Show that in the Newton-Raphson method $ g'(x^*) = 0 $ and $ g''(x^*)\neq 0 $ for real roots not repeated, where $x^*$ is a fixed point.
Deriving the function $ g(x)=x-\dfrac{f(x)}{f'(x)} $, and then evaluating in $ x^* $, I have proved that $g'(x^*) = 0$. I have also found that $ g''(x^*)=\dfrac{f''(x^*)}{f'(x^*)} $.
Since the real roots are non-repetitive, $ f'(x^*) \neq 0 $. Thus, for $ g''(x^*) \neq 0 $, $ f''(x^*)$ must be different from zero. It's really $ f''(x^*) \neq 0 $. If so, could you explain why?
Your observation is correct. You can try it out directly with something like $f(x)=x+x^3$ where $$g(x)=\frac{x+3x^3-(x+x^3)}{1+3x^2}=\frac{2x^3}{1+3x^2},$$ which has a triple root at $x^*=0$, thus $g''(x^*)=0$.

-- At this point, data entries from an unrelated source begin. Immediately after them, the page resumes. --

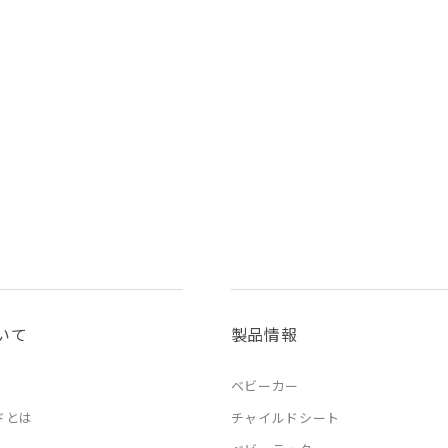
いて
製品情報
ベビーカー
ドとは
チャイルドシート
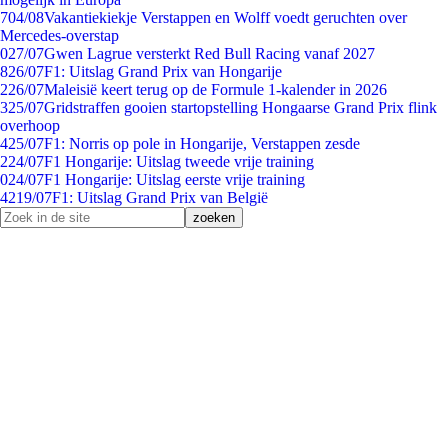
7
04/08
Vakantiekiekje Verstappen en Wolff voedt geruchten over
Mercedes-overstap
0
27/07
Gwen Lagrue versterkt Red Bull Racing vanaf 2027
8
26/07
F1: Uitslag Grand Prix van Hongarije
2
26/07
Maleisië keert terug op de Formule 1-kalender in 2026
3
25/07
Gridstraffen gooien startopstelling Hongaarse Grand Prix flink
overhoop
4
25/07
F1: Norris op pole in Hongarije, Verstappen zesde
2
24/07
F1 Hongarije: Uitslag tweede vrije training
0
24/07
F1 Hongarije: Uitslag eerste vrije training
42
19/07
F1: Uitslag Grand Prix van België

The removal of the curvature term, that is, the second derivative, is one of the motivations for the third order Halley method, you apply the Newton method to the function $F(x)=\dfrac{f(x)}{\sqrt{|f'(x)|}}$. Third order convergence means exactly your contradiction case, that not only is $g'(x^*)=0$, but also $g''(x^*)$ for $g$ the Newton step for $F$ at a simple root of $f$. This means that you can construct a counter-example $F$ to the claim in question from almost any function $f$.